Guide to Selecting Your First Motorcycle

For the first time rider, choosing your first motorcycle is often a daunting decision. Now, more than ever, the motorcycle industry in North America is making high-quality, smaller displacement motorcycles that make excellent first motorcycles. But what bike is right for you? That really depends on a number of factors. In many jurisdictions, your choice in motorcycles may be limited by a graduated motorcycle licensing scheme. Often these systems limit your engine displacement or power-to-weight ratio rating. Be sure to check these details before purchasing a motorcycle.

The purpose of the bike is your primary consideration. Are you looking solely for a bike just to learn the basics? A 250cc bike or smaller, such as the Honda CBR125, or the Kawasaki Ninja 250, are both modern, high quality bikes that provide reliable mounts while you learn the ropes. The aforementioned Ninja can even manage highway speeds.

If you would like your first motorcycle to carry you past your first riding season, you may want to consider a motorcycle with a slightly larger displacement. Something in the 250-500cc range, such as the Suzuki GS500 or the Kawasaki Ninja 500 will allow for more than one season of riding. Larger displacement also means a larger bike, which may fit a slightly larger rider more comfortably, and also increase the feasibility of long range highway rides.

Should you be looking for a motorcycle that you can learn the basics on and keep for the long term, you have a wide variety of options. There are a number of 600-650cc bikes in the North American market that have ample power, range and size to keep a rider satisfied for many seasons. The key is to stay away from true sport motorcycles, which come along with too much power for the beginner, as well as extremely high insurance rates.
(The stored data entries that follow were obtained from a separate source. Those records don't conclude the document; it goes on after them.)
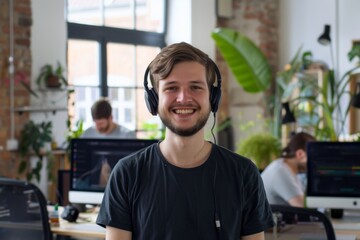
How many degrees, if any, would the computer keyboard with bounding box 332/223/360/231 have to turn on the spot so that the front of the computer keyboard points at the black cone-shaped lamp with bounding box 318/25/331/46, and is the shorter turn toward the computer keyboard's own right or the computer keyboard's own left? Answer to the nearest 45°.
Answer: approximately 180°

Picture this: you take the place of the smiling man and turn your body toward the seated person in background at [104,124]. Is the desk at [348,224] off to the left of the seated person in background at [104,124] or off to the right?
right

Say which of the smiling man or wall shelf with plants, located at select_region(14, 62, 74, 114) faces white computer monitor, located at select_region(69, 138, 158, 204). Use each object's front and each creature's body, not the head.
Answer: the wall shelf with plants

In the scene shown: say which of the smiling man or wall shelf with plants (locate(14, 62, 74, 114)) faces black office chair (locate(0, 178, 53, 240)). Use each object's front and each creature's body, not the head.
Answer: the wall shelf with plants

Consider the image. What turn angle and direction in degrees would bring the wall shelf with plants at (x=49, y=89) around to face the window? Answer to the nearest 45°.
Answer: approximately 135° to its left

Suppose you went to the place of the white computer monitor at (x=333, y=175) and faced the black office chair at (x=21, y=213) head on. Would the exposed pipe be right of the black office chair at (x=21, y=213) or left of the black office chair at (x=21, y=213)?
right

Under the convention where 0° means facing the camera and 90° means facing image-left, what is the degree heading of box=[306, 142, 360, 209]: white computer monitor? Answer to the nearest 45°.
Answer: approximately 0°
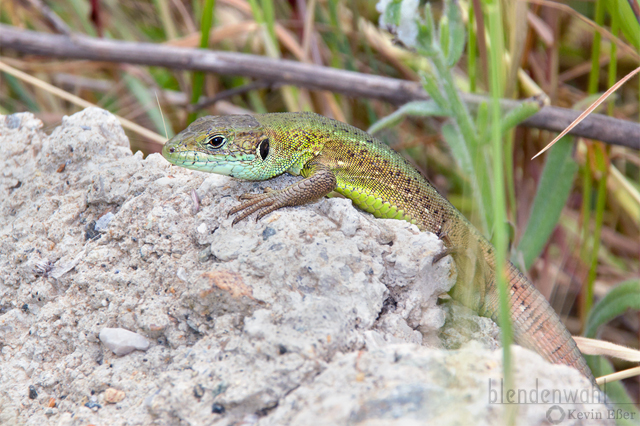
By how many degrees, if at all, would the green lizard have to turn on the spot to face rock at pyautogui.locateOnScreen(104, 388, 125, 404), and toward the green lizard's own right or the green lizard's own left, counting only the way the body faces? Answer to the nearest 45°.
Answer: approximately 90° to the green lizard's own left

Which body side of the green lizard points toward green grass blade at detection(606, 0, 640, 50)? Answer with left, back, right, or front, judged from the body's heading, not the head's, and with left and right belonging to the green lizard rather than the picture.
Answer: back

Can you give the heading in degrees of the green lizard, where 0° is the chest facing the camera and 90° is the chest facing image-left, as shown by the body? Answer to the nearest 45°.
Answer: approximately 90°

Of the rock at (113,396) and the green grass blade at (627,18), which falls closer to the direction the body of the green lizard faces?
the rock

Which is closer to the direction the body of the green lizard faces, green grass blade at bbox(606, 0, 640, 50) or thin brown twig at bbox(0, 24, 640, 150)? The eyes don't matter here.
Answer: the thin brown twig

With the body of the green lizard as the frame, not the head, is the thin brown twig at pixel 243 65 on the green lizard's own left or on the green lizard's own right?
on the green lizard's own right
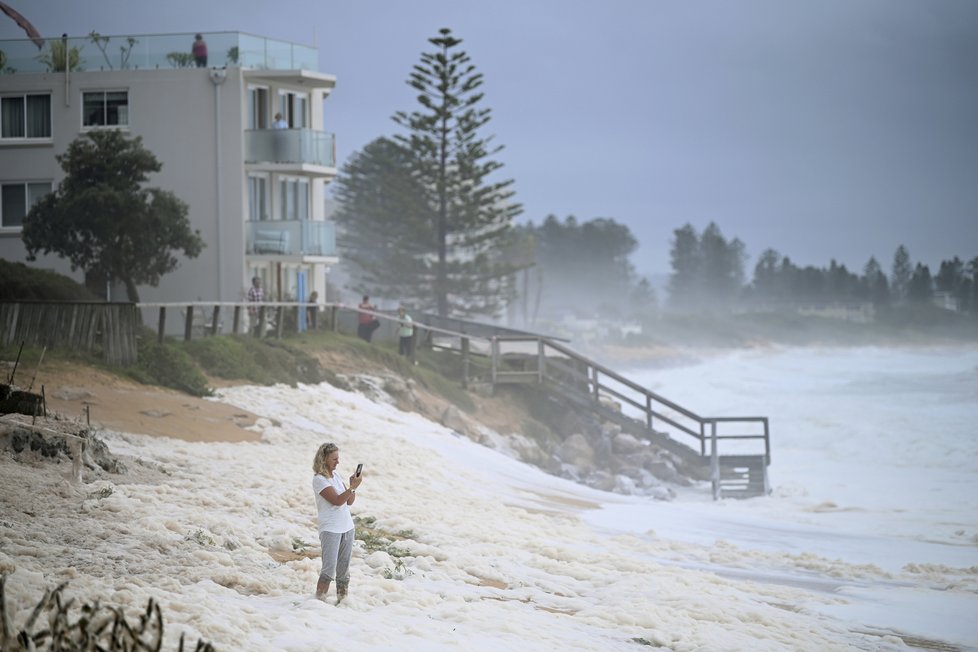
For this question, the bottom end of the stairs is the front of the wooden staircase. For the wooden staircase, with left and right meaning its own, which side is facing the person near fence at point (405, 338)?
back

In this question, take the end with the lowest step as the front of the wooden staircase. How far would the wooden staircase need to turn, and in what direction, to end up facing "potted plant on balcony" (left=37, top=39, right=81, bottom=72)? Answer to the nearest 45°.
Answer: approximately 180°

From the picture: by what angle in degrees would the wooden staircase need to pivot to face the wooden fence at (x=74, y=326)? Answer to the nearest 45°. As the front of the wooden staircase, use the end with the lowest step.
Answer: approximately 135° to its right

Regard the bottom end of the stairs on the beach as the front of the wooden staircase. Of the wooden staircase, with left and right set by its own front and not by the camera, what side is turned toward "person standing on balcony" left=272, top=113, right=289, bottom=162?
back

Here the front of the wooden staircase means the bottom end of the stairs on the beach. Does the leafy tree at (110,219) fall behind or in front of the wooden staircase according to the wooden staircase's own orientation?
behind

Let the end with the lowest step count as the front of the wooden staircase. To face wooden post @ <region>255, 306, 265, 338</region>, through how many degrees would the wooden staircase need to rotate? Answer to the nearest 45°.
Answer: approximately 135° to its right

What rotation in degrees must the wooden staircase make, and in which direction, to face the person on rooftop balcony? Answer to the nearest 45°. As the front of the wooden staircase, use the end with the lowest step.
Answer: approximately 180°

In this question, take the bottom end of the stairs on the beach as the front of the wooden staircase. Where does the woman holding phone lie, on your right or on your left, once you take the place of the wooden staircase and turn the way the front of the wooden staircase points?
on your right

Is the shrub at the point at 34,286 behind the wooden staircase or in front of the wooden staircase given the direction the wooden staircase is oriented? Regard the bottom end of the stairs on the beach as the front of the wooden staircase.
behind

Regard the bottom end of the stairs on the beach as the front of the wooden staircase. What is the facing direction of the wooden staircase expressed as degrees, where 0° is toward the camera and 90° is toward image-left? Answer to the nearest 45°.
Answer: approximately 270°

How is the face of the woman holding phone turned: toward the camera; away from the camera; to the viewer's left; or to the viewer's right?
to the viewer's right

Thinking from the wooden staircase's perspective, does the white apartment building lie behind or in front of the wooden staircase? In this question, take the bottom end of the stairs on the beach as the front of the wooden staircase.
behind
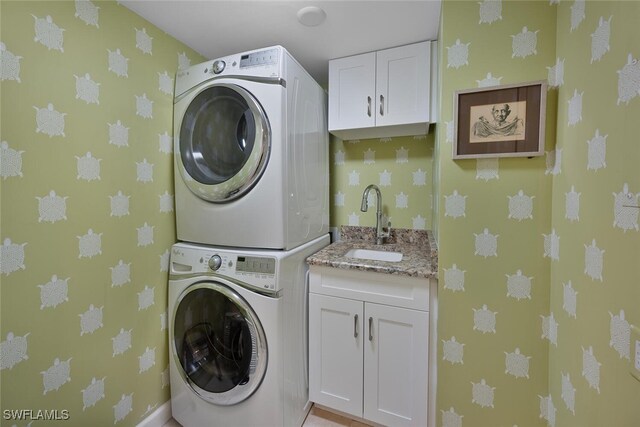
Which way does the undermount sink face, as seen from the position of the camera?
facing the viewer

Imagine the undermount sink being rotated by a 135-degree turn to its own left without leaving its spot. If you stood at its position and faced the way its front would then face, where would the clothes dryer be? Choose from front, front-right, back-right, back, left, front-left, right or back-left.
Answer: back

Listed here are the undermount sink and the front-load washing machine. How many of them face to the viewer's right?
0

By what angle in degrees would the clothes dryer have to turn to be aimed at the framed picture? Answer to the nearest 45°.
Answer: approximately 90° to its left

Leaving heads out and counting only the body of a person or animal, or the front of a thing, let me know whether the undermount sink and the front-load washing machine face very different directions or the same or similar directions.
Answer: same or similar directions
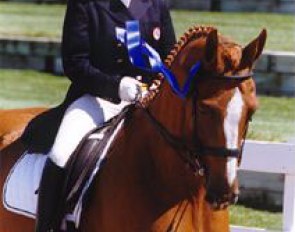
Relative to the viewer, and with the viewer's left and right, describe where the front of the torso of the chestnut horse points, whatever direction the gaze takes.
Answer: facing the viewer and to the right of the viewer
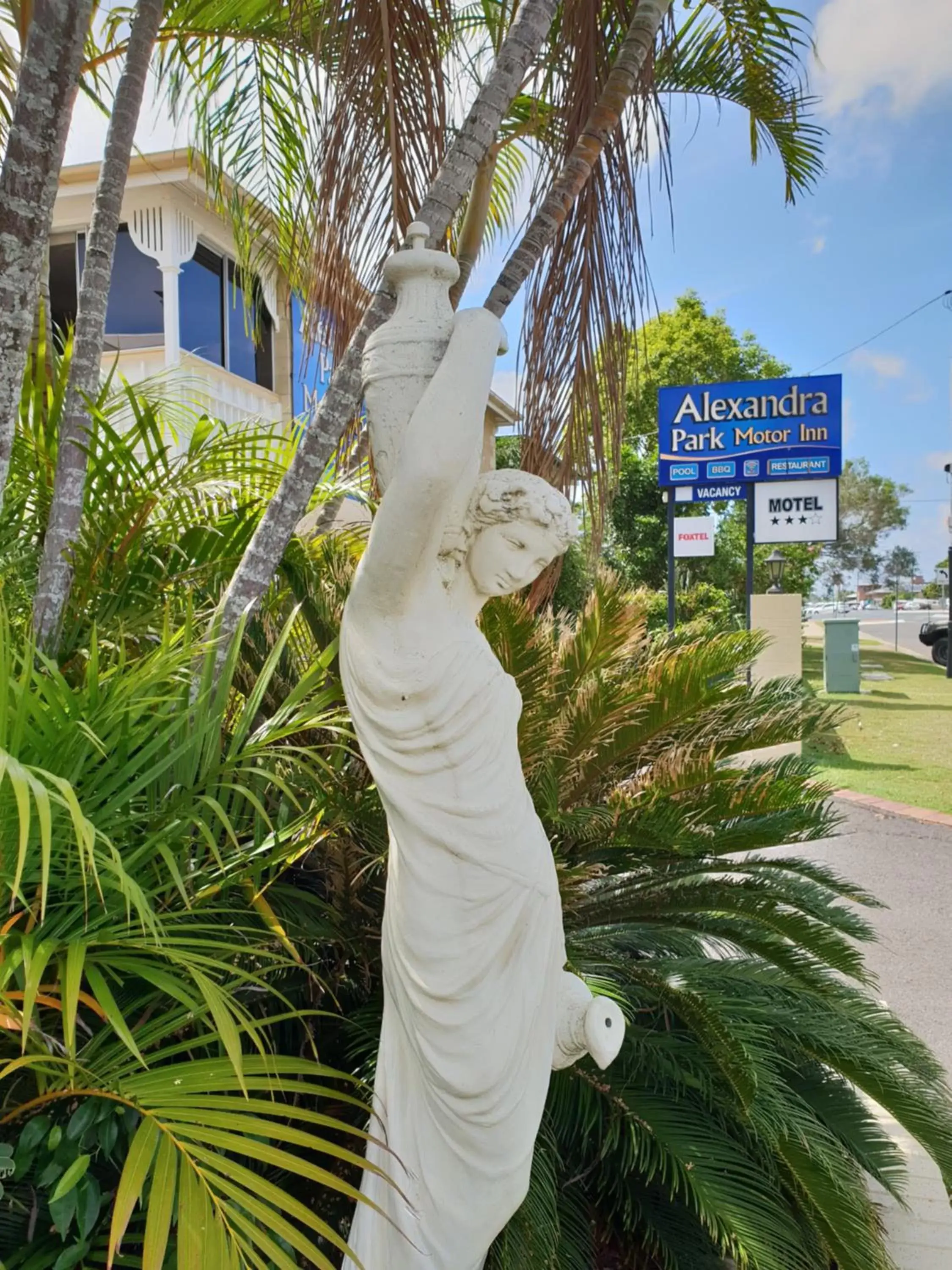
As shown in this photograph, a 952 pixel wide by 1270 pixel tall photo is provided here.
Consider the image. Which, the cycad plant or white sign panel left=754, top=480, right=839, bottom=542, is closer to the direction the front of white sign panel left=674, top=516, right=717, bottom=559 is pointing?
the cycad plant

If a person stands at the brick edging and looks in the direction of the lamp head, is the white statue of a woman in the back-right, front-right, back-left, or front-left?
back-left

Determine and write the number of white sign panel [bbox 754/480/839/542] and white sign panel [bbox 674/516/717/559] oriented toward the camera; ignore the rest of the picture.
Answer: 2

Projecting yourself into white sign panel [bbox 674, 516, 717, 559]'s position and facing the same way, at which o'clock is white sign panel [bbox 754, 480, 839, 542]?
white sign panel [bbox 754, 480, 839, 542] is roughly at 10 o'clock from white sign panel [bbox 674, 516, 717, 559].

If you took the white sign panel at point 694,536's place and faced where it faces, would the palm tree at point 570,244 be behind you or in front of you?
in front

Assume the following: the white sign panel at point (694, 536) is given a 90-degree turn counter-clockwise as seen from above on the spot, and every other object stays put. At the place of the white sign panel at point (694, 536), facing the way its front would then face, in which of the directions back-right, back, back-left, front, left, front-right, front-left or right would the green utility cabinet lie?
front-left

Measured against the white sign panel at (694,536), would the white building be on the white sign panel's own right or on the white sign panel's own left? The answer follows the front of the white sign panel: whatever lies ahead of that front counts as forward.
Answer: on the white sign panel's own right

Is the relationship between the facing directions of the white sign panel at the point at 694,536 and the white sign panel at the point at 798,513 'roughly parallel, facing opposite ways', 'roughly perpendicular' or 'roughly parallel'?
roughly parallel

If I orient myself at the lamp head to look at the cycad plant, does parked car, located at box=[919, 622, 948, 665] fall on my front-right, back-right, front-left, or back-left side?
back-left

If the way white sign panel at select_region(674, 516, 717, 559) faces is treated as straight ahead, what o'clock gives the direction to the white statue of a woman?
The white statue of a woman is roughly at 12 o'clock from the white sign panel.

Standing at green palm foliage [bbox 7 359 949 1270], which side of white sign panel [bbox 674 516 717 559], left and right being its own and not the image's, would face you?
front

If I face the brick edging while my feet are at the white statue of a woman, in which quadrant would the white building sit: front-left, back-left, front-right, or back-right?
front-left

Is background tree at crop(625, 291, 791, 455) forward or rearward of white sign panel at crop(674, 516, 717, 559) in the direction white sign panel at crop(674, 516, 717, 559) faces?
rearward

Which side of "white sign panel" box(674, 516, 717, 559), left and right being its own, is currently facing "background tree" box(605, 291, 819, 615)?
back

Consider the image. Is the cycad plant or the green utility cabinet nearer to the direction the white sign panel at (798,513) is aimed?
the cycad plant

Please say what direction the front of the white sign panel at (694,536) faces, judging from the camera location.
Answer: facing the viewer
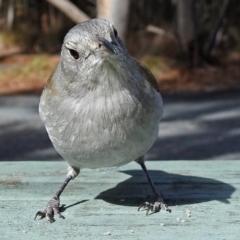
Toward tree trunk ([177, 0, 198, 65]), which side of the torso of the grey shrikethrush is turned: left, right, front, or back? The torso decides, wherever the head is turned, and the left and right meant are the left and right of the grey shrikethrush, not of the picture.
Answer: back

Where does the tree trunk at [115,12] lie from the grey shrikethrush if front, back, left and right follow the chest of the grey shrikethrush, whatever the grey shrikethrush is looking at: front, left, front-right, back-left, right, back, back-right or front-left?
back

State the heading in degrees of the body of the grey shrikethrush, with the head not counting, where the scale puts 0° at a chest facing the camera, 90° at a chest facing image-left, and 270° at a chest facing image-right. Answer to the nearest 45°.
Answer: approximately 0°
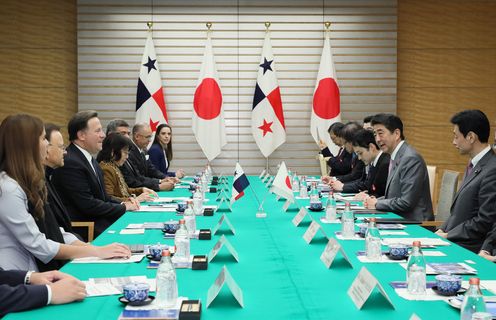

If you are not afraid of a little do-it-yourself maintenance, a Japanese motorcycle from the 1980s can be a good bet. Despite some having larger displacement engines, they also tend to be heavier, thus reducing the power-to-weight ratio into the more manageable range. They are cheap, easy to find and offer long distance comfort and pleasant ergonomics (seating position, reach to the handlebars and leg position). Parts can be harder to find, and the potential of more maintenance is almost a certainty. My first motorcycle was an early 80s Honda 750, which fit my 6'0 frame much better than a small displacement motorcycle. It allowed me to learn the basics, without tempting me with too much power, too early on for my skill set.

As I alluded to before, a bike that fits you properly is a prime consideration. No matter how much you like a bike, if your feet do not touch the ground, you are in trouble. Conversely, if you are a taller rider, a smaller bike may be too cramped. Cramped ergonomics are particularly noticeable on long distance rides and can cause serious discomfort. A bad fit on a motorcycle is a safety hazard that should be avoided.

Next, your budget will dictate many of your choices. If you are unsure whether you will really like motorcycling, reducing your initial investment is a wise idea. Enter older used motorcycles, which are initially inexpensive to purchase, and have gone through all the depreciation previously. Often you can sell such a motorcycle for what you have paid for it initially. Many of the modern, small displacement road motorcycles hold their value well, so for a larger investment initially, you can recover a large percentage of that initial cost. This way, you can avoid some of the higher cost maintenance issues that tend to come along with older motorcycles.

After narrowing down your choice based on purpose, fit and budget, you can then choose what bike resonates with you most. This is a more subjective consideration; however you will often know what the right bike for you is when you "fall in love with it". Once you've chosen your ride, you are now set to start building your skills and experience on a motorcycle. By this time, I hope you have already completed a motorcycle safety training program and have the proper protective gear. A little dose of humility while learning to ride will pay large dividends later in your motorcycle riding life. Learning the basics at slow speeds, how to interact with traffic, avoid collisions and ride in a variety of conditions will make you a better, safer rider.